A Seattle-based digital agency has sprung into action to support Starbucks CEO Howard Schultz in his crusade against ineffective government. In a few short weeks, Pop, an agency that works with brands including Target, Nike, and Nintendo, developed an initiative called Upward Spiral, complete with a website, Facebook presence and online pledge platform inspired by Schultz’s call for “citizenship, not partisanship.”
AOL CEO Tim Armstrong, along with top execs from firms including Gilt Groupe have also been named as “key supporters.”
Tonight, Schultz is set to speak about ways to stop partisanship in Washington during a town hall teleconference hosted by non-partisan group No Labels.
In an August 15 missive, Schultz challenged corporate CEOs to commit to withhold campaign contributions to incumbents – including President Barack Obama – and agree to hire more people. Since then, more than 15,000 people – up from around 13,000 this morning – have signed a pledge on Facebook agreeing not to fund election campaigns of any current congressional members, or Obama.
“I join my fellow concerned Americans in pledging to withhold any further campaign contributions to elected members of Congress and the President until a fair, bipartisan deal is reached that sets our nation on stronger long-term fiscal footing,” states the pledge on the Upward Spiral Facebook page, which launched August 24.
A pledge to “do everything we can to accelerate job creation before the end of 2011” has been virtually signed by around 2,000 people through the Facebook page and UpwardSpiral2011.org.
It all started the night of August 15, when after reading Schultz’s letter earlier that day, Bill Predmore, founder and president of Pop, happened to attend a dinner with a Starbucks executive. “One thing led to another,” said Predmore, and Upward Spiral was born. The initiative – named after a phrase in the August 15 letter – is not a separate legal entity outside of Pop; rather, it’s an internal project that so far appears to have the support of the agency’s 200 employees, according to Predmore.
“I thought it was the right time for the business community to get involved in the debate,” he said, referring to the partisan gridlock hindering action on the debt ceiling around the time of Schultz’s first letter.

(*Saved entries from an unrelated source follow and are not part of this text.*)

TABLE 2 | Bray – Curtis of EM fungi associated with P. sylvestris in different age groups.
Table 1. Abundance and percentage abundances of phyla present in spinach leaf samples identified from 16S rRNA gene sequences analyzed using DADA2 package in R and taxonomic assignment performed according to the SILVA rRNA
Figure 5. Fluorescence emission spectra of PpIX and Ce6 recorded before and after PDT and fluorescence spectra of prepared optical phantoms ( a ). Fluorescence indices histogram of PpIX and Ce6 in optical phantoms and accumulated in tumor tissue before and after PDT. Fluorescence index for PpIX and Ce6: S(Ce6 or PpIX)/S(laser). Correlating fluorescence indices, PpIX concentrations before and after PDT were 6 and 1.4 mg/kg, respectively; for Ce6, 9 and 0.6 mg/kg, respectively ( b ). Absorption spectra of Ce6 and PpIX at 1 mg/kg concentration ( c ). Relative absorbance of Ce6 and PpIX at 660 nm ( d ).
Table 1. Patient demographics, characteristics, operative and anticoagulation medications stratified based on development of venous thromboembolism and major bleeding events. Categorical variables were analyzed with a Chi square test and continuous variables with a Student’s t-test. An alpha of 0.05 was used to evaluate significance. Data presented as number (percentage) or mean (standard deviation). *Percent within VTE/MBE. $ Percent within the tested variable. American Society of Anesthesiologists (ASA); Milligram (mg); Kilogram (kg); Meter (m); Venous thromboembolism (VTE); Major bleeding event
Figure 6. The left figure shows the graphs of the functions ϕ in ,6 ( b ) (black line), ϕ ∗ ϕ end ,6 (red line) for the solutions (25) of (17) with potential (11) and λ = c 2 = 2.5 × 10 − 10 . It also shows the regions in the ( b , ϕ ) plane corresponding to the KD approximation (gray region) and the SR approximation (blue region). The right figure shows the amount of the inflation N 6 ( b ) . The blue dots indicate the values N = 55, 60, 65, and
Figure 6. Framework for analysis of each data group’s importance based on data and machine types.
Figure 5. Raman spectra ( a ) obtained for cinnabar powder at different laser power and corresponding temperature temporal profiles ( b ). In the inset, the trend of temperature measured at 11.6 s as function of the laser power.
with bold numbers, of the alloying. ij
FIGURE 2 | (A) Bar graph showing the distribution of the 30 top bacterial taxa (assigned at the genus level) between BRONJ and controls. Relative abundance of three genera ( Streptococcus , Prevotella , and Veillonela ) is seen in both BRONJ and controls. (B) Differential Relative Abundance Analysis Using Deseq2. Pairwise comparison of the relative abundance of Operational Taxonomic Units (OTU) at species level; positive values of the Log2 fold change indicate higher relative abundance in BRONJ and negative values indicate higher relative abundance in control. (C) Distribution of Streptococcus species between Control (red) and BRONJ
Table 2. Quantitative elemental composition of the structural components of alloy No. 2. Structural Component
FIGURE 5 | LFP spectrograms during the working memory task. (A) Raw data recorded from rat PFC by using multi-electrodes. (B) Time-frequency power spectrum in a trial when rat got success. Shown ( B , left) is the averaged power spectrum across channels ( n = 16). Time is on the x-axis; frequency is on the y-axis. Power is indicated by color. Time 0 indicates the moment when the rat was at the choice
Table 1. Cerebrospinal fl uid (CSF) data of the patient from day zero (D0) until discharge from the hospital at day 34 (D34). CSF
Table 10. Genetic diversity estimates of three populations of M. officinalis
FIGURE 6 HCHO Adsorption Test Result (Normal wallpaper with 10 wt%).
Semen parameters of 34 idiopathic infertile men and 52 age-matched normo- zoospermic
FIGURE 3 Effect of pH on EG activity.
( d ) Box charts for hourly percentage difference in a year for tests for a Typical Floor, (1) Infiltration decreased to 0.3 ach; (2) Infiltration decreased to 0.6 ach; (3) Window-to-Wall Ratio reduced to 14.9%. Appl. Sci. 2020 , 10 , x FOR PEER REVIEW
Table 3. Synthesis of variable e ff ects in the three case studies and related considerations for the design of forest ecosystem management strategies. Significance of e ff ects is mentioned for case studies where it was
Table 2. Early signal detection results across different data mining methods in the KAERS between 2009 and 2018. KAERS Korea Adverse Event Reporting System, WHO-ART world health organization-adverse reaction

According to Predmore, the purpose of Upward Spiral is to support the goals that Schultz put forth in that first letter. “We wanted to provide what amounts to infrastructure to supporting his goal,” said Predmore.
Pop’s staff created Upward Spiral and produced the social media underpinnings of the project on their own volition, said Starbucks spokesperson Jim Olson. “They called us and said, ‘Would you guys mind if we created a web site?” Pop also wanted to use the Facebook page to spotlight corporate executives who had privately agreed to Schultz’s donation and hiring pledges.
Those “Key Supporters” include AOL CEO Tim Armstrong, and others with connections to the digital media and advertising industries, such as Kevin Ryan, Gilt Groupe founder and CEO and former DoubleClick honcho, as well as Lotame Chairman Scott Kauffman.
Momentum behind the pledges has increased with help from recent print ads in the New York Times and USA Today. In particular, those ads promote tonight’s telephone town hall, which will allow callers to ask questions and voice their opinions. Starbucks also sent a note via email from Schultz to members of its My Starbucks Rewards loyalty program to promote tonight’s virtual town hall. Some Starbucks customers complained online about receiving the email, as well as robocalls from No Labels that promoted the event and featured Schultz. Olson called the emails “consistent with [the company’s] guiding principles.”
No Labels has also bought Google search ads promoting the phone conference. “Join Howard Schultz this Tuesday & discuss moving our country forward!” state the ads. Thus far, said Predmore, Pop has not purchased any media to promote the Upward Spiral initiative.
A challenge to stop donating to incumbents, including to Obama’s reelection campaign, could be seen as partisan by some people despite the proclaimed nonpartisanship of the effort. Olson said Starbucks is not concerned with that reaction. As for Predmore, he said, “The focus is around encouraging our elected officials to effect some positive change…. We certainly hope there are not unintended consequences to the approach.”